• Obiettivo dell'esercizio
Restituisci senza modifiche il passo del testo sui ghiacciai della Groenlandia che si apre con le parole contenenti "Neanche il lockdown" e si chiude con "di ghiaccio sciolto.".

• Sezione testo
Neanche il lockdown è riuscito a rallentare l’inquinamento terrestre e ora la situazione è più preoccupante che mai. Secondo uno studio pubblicato sul magazine «Nature Communications Earth & Environment» infatti siamo ad un punto di non ritorno per quanto riguarda lo scioglimento dei ghiacciai della Groenlandia. La rivista sostiene che, anche se si arrestasse il riscaldamento climatico, la calotta glaciale sarebbe ormai compromessa. Lo studio nasce da osservazioni trentennali della calotta glaciale presente sull’isola dell’oceano Atlantico. La ricerca afferma che ormai si è infranto l’equilibrio che, fino agli anni novanta dello scorso secolo, vedeva la neve accumulata compensare sostanzialmente la quantità di ghiaccio sciolto.

[Materiale archiviato]
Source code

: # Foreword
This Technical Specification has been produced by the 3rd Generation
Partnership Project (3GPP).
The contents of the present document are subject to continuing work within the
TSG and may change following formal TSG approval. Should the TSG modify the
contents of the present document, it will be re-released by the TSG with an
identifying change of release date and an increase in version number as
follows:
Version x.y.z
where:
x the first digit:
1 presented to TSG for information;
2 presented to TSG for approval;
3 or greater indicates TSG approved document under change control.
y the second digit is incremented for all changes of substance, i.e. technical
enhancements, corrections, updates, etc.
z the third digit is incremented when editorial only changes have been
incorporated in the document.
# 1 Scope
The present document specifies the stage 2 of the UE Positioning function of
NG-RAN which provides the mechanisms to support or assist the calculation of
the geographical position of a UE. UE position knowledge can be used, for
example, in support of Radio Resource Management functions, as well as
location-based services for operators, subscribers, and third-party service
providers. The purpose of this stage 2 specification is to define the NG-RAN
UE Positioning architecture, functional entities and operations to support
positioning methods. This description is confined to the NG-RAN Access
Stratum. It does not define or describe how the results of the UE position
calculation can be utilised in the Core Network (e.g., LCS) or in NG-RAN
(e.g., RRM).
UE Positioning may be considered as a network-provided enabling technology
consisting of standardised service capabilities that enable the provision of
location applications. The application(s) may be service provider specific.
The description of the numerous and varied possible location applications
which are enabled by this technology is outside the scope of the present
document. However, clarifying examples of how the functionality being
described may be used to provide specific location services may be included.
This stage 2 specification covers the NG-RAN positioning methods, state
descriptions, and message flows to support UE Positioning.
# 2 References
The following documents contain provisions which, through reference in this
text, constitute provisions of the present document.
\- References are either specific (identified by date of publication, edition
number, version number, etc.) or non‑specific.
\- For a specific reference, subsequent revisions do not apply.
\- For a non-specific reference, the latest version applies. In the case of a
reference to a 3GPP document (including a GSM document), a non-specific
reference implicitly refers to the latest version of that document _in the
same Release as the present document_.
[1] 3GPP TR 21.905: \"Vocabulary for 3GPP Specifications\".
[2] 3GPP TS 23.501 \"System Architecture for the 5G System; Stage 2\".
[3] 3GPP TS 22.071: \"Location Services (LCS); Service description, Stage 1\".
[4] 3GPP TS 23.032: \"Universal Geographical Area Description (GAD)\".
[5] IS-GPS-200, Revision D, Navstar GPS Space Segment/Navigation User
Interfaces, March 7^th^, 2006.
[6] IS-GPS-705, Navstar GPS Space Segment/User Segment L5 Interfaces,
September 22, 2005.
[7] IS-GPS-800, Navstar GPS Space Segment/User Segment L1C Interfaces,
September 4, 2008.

• Spazio risposta
Neanche il lockdown è riuscito a rallentare l’inquinamento terrestre e ora la situazione è più preoccupante che mai. Secondo uno studio pubblicato sul magazine «Nature Communications Earth & Environment» infatti siamo ad un punto di non ritorno per quanto riguarda lo scioglimento dei ghiacciai della Groenlandia. La rivista sostiene che, anche se si arrestasse il riscaldamento climatico, la calotta glaciale sarebbe ormai compromessa. Lo studio nasce da osservazioni trentennali della calotta glaciale presente sull’isola dell’oceano Atlantico. La ricerca afferma che ormai si è infranto l’equilibrio che, fino agli anni novanta dello scorso secolo, vedeva la neve accumulata compensare sostanzialmente la quantità di ghiaccio sciolto.